Criminals became more empowered through the remote setting, and eWallets are financially oriented, making them more vulnerable to cybercrime. Regulating this industry became necessary to prevent fraud. Consequently, just like other industries, eWallet firms must comply with KYC and AML frameworks set by global regulatory authorities.
What Is An eWallet?
Digital wallets (or E-wallets) are software-based systems that securely store a user’s payment information and passwords for numerous payment methods and websites. With the use of near-field communications, users can make purchases quickly and easily with digital wallets. Additionally, they can create stronger passwords without worrying about forgetting them later.
As a result of the risks involved, eWallet providers need to implement measures to prevent criminal activity. Service providers must understand the risks they face as well as the applicable legislation in their jurisdiction to ensure that their measures are effective.
E-KYC, also known as electronic KYC, refers to the remote verification of a customer’s identity during the initial registration of an account. It is implemented on an ongoing basis and triggered by events such as a customer performing large transactions or opening a new account.

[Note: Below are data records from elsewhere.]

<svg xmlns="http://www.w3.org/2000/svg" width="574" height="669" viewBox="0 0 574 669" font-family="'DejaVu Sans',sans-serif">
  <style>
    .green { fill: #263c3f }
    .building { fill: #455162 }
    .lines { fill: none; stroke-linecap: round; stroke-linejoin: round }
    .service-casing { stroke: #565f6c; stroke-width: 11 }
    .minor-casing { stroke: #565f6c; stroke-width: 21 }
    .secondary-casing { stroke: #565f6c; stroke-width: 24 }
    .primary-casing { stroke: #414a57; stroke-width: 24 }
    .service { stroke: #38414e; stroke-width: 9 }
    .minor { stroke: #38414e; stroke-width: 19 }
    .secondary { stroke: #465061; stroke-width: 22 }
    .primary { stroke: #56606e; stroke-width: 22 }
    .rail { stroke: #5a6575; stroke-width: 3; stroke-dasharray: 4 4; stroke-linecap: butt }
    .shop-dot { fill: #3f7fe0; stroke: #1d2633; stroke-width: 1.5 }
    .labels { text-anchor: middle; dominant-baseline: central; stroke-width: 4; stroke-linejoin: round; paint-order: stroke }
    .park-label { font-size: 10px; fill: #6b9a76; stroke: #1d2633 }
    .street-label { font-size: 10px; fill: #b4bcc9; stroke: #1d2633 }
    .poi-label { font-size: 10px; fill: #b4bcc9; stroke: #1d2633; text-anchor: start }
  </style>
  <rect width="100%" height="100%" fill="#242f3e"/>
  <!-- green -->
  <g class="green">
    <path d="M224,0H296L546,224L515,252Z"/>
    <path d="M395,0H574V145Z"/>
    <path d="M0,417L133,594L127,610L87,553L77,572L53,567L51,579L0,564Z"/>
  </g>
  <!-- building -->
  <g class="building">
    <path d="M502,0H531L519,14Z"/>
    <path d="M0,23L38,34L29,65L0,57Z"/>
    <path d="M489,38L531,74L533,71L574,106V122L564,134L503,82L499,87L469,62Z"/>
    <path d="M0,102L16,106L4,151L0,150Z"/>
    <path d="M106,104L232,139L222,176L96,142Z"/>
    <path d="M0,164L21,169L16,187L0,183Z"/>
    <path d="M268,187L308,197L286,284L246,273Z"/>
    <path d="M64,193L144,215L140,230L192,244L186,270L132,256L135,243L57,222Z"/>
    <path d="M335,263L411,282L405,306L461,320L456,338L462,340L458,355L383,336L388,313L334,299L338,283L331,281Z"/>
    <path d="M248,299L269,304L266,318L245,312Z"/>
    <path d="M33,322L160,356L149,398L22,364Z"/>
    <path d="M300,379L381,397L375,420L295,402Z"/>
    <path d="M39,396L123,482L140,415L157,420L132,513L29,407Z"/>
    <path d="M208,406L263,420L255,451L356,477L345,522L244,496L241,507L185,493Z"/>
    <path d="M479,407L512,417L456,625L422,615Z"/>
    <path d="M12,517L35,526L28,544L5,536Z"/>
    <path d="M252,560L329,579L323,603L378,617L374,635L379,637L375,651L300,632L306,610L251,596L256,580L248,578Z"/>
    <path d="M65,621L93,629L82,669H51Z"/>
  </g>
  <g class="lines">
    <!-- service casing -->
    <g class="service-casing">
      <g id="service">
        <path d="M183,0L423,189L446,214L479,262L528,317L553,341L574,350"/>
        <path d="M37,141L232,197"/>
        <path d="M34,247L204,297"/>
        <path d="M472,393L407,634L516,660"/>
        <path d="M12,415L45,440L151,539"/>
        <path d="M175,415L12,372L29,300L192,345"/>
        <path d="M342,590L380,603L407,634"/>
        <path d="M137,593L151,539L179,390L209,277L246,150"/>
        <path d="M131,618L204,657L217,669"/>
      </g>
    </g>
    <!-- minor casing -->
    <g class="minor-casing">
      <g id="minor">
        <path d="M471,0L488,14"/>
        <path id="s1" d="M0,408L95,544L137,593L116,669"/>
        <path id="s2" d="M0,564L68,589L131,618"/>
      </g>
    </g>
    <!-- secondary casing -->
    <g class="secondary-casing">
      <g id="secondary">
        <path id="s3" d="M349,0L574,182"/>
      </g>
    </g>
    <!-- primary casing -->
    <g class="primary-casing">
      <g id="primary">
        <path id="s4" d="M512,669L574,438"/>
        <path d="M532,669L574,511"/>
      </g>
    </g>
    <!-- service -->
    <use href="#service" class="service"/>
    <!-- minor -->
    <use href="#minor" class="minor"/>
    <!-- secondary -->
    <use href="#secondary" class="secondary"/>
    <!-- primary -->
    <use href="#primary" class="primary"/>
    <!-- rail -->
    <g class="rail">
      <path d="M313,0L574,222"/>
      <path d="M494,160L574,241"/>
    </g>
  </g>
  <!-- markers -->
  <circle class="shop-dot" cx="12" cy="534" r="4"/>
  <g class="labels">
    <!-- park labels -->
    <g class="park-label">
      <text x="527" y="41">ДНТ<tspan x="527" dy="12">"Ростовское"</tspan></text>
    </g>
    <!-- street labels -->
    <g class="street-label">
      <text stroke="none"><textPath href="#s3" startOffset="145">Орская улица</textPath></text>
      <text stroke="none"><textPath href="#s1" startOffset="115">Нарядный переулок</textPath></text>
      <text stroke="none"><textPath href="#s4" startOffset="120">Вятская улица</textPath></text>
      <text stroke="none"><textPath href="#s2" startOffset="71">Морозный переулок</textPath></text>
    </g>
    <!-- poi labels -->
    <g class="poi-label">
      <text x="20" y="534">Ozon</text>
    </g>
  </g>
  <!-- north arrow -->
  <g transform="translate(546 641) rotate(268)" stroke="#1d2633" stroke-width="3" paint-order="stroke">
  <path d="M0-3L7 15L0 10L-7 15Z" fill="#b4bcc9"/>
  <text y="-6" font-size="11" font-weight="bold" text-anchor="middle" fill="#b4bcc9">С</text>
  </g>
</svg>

With an E-KYC process, the customer’s true identity is verifiable, therefore, customer-related risks are evaluated and analyzed. An e-wallet firm that follows this process not only ensures maximum security but also avoids heavy fines and penalties that could arise from KYC/AML non-compliance.
Additionally, e-wallet service providers use facial recognition as a security measure as part of the e-KYC process. With the help of liveness detection, an e-wallet is able to verify a customer’s live presence. It involves detecting facial expressions and eye movements to identify potential spoof attacks.
In order to comply with AML regulations, customers must be screened against criminal watch-lists, Politically Exposed Persons (PEP) lists, adverse media stories, and global sanctions.
Every member state must implement what the FATF has outlined as an AML/CFT framework based on risk. According to this regulation, providers of e-wallet services are required to conduct a risk analysis on every customer to rule out potential criminal threats.
In practice, e-wallets should comply with AML compliance standards by taking the following steps:
- Due Diligence of Customers
This involves verifying and authenticating the customer’s full name, address, date of birth, etc. EDD (Enhanced Due Diligence) measures must be implemented for customers who are designated with a high-risk rating.
- Transaction Monitoring
E-wallet service providers should monitor customer transactions to identify suspicious activity that may be indicative of money laundering. If a suspicious transaction is detected, the firm must file a Suspicious Activity Report (SAR) with the authorities.
- Ongoing Screening
In order to minimize reputational and financial risks, e-wallet firms need to conduct ongoing customer screenings. E-wallet users are verified against global sanctions and criminal watch-lists during this process.